> [Listed records]:
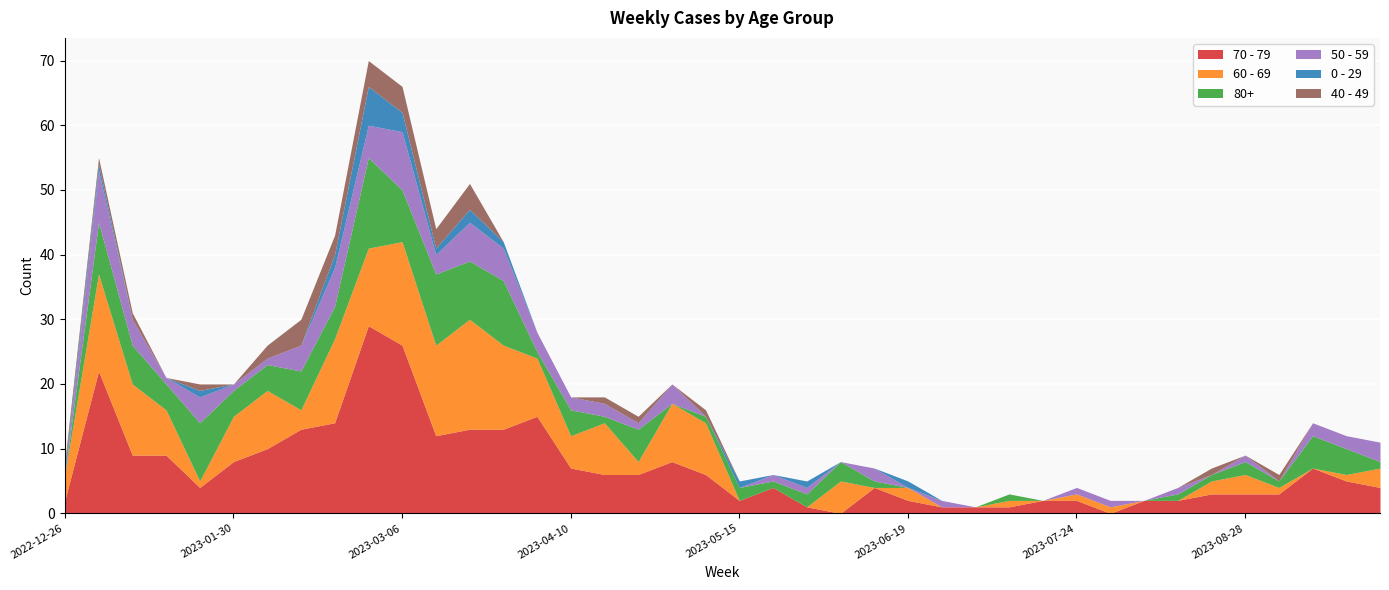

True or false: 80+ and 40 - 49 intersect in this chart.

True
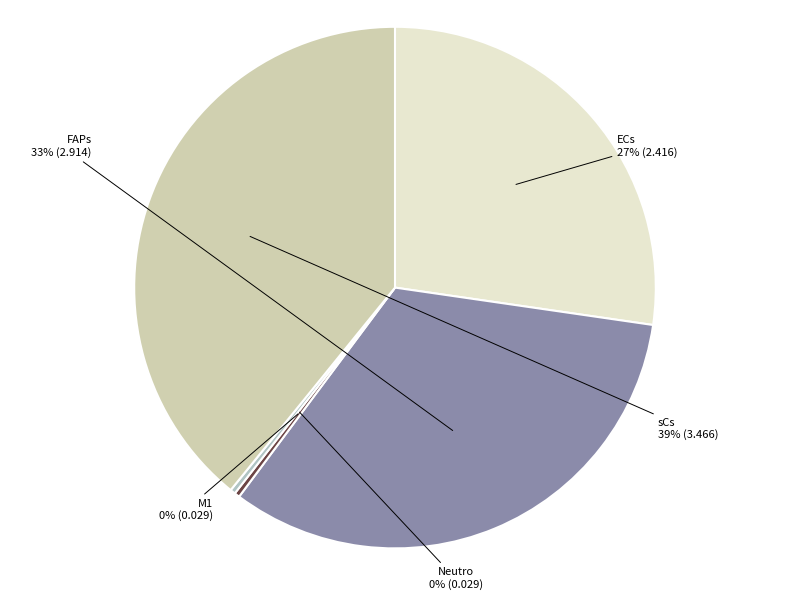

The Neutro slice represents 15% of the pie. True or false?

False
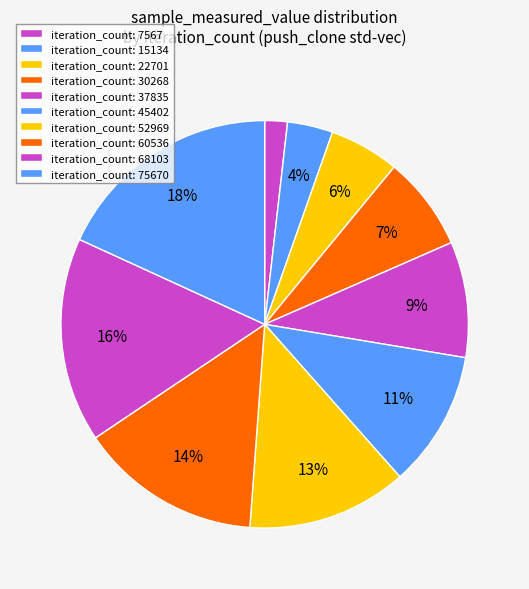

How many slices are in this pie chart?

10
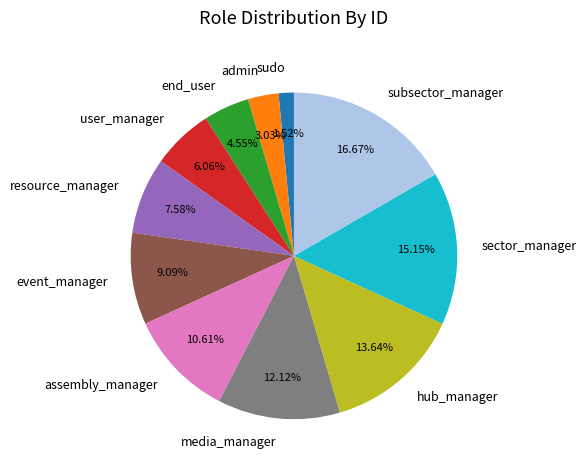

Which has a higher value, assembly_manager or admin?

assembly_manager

> [What needs to be done]: Return every entry above verbatim, omitting the pictures.

> [Response to the exercise]:
True or false: 80+ and 40 - 49 intersect in this chart.

True

The Neutro slice represents 15% of the pie. True or false?

False

How many slices are in this pie chart?

10

Which has a higher value, assembly_manager or admin?

assembly_manager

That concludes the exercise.